Ok. Now I am going to try to write about philosophy.

Sunday, March 11, 2012

Kathleen Watson

This is a tale of love, and of scorn, that began many years ago.

Many said years ago, I became acquainted with an intriguing honors classmate, Kathleen. Kathleen was in theater; she was extroverted and had the coolest friends. I became her friend, and we'd sit in Crockett's class talking shit about our fellows.

One of them talked too much, so we'd time her.
Kathy was intense, so we mocked her.
Andrew was hot, so we made eyes at him.

As our friendship grew, we did everything together. No clothes basket mountain, or car ride through Seward went unconquered. It served to reason that two fine girls as ourselves would make a fantastic home together.

And we did.

"Isn't it great that we're not dating, so we can never break up?"

And then we broke up. A whole summer of silent resentment, lead to a fall of discontent. Finally, that winter, I fled into the welcoming arms of Erica Malloy and my life took a whole new turn.

Kathleen and I weren't bitter... the relationship just had to end, wounds healed, but I never expected to really get back to the way things were.

And now, years later, we sit together on a porch, singing along to the mix tapes we made each other. We've both changed a lot. I know that I have grown more secure in myself to be comfortable being on my own, which are traits that if lacking, a shy kid fresh from the woods could easily find herself caught up in someone else's world. Kathleen also, I feel has come more strongly into herself, ready to approach life with confidence.

So this is a story of hope and assurance. Time can really change things. Especially time spent in such formative years.

Here's to a friendship renewed!

Thursday, March 8, 2012

She thought of them as a 4-H Project

Proclaims a magnate that my Mom's best friend gave her.

It features a picture of a woman looking clever, with two men on horses in the background.

Lately I've been wondering if I consider my boys to be Primary Sources from the early 21st Century.

Is it ok if I too, am a primary source?

Saturday, March 3, 2012

Small Town Minneapolis

My current Facebook status expresses, "Because college teaches you more than academics."

I post that in answer to my own question of, "Why shouldn't I feel bad about exercising my social energies, going out, networking and meeting people that could some day help provide remarkable opportunities."

Minneapolis is a small town.
I've seen it happen to Visser, when bit by bit the edges of your network expand to envelop more and more circles, until finally, you know everyone.

For example on Wednesday I met a girl named Cate. "Augsburg? Do you know Magdalen?"

"Of course! She's going to let my snake eat her mouse!"

Then, it's always mind blowing when you go on facebook to add your new friends, only to discover you already have 5 friends in common. One guy also on Wednesday got dropped off at Seven Corners. Cameron knows people at Seven Corners, so I said I know people there, and then, upon friend request, I find that Cameron already knows this guy because he's roommates with his friends. AND he knows Kathy, because he met her at a show once.

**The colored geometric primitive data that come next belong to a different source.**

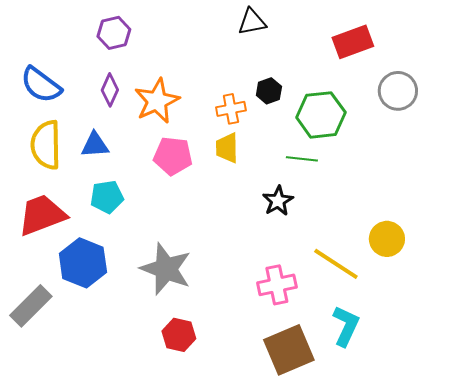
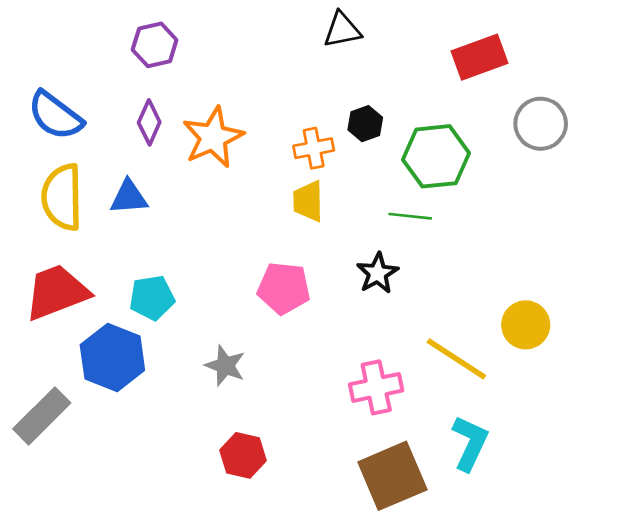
pink pentagon: (173, 156) -> (284, 288), moved
cyan pentagon: (107, 197) -> (152, 298), moved
gray star: (166, 269) -> (225, 366), size x0.6

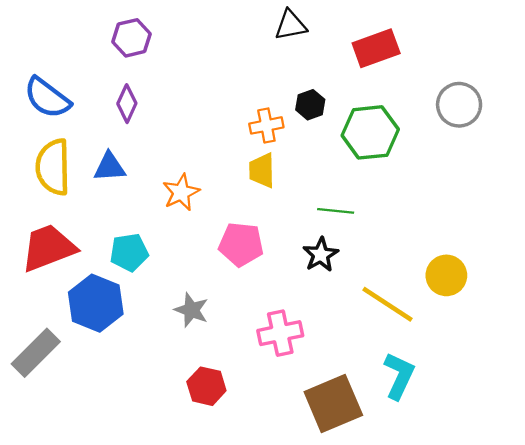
red rectangle: (479, 57) -> (376, 48), moved
orange star: (213, 137) -> (181, 192), moved, size x0.7
green line: (410, 216) -> (336, 211), moved
black star: (378, 273) -> (321, 255), moved
pink cross: (376, 387) -> (280, 333), moved

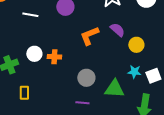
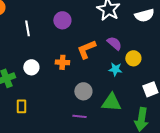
white line: (30, 15) -> (27, 28), turned 70
orange cross: (54, 57) -> (62, 62), moved
cyan star: (134, 72) -> (115, 69), moved

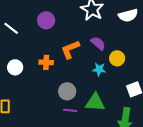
white line: (27, 28) -> (11, 28), turned -42
purple line: (79, 116) -> (70, 110), moved

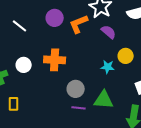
purple semicircle: (98, 43) -> (109, 32), moved
orange L-shape: (70, 49) -> (79, 24), moved
orange cross: (46, 62) -> (55, 60), size x1.5

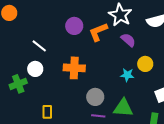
white line: (20, 26) -> (39, 46), moved
white circle: (24, 65) -> (35, 69), moved
yellow rectangle: (14, 104) -> (47, 112), moved

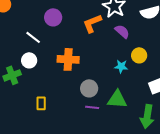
purple circle: (74, 26) -> (53, 17), moved

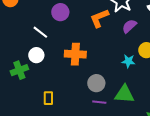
purple semicircle: (122, 31) -> (129, 26), turned -84

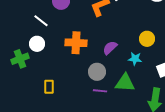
purple semicircle: (129, 26) -> (110, 48), moved
cyan star: (128, 61) -> (135, 59), moved

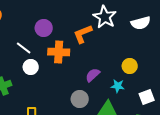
orange cross: (76, 43) -> (59, 52), moved
white circle: (37, 44) -> (31, 67), moved

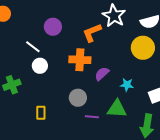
orange cross: (59, 52) -> (80, 60), moved
yellow circle: (130, 66) -> (143, 48), moved, size x1.5
gray circle: (80, 99) -> (78, 98), moved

Thursday, after going to Tracy's with my Philosophy class, I met a successful man at the Acadia. We talked about economics, identity and the world. He gave us a ride in his convertible, and before he left, he said he could hook me up with a job at Sawatdee. That is a good connection to have, especially as I start trying to figure out how to live this summer.

My social energies are running on fumes. I wasn't going to be extroverted yesterday... but...

NOBEL PEACE PRIZE FORUM.

One can't simply hide quietly in her bed while a million socially minded college kids from the Mid-West have gathered in the living room. Ah.

It was good.

I talked to Jacqui yesterday. I said I wasn't worried about my research paper, she laughed at me. ... So today, after I Skype with Colin, I'm going to hit the books with vengeance. ... because College is about academics too.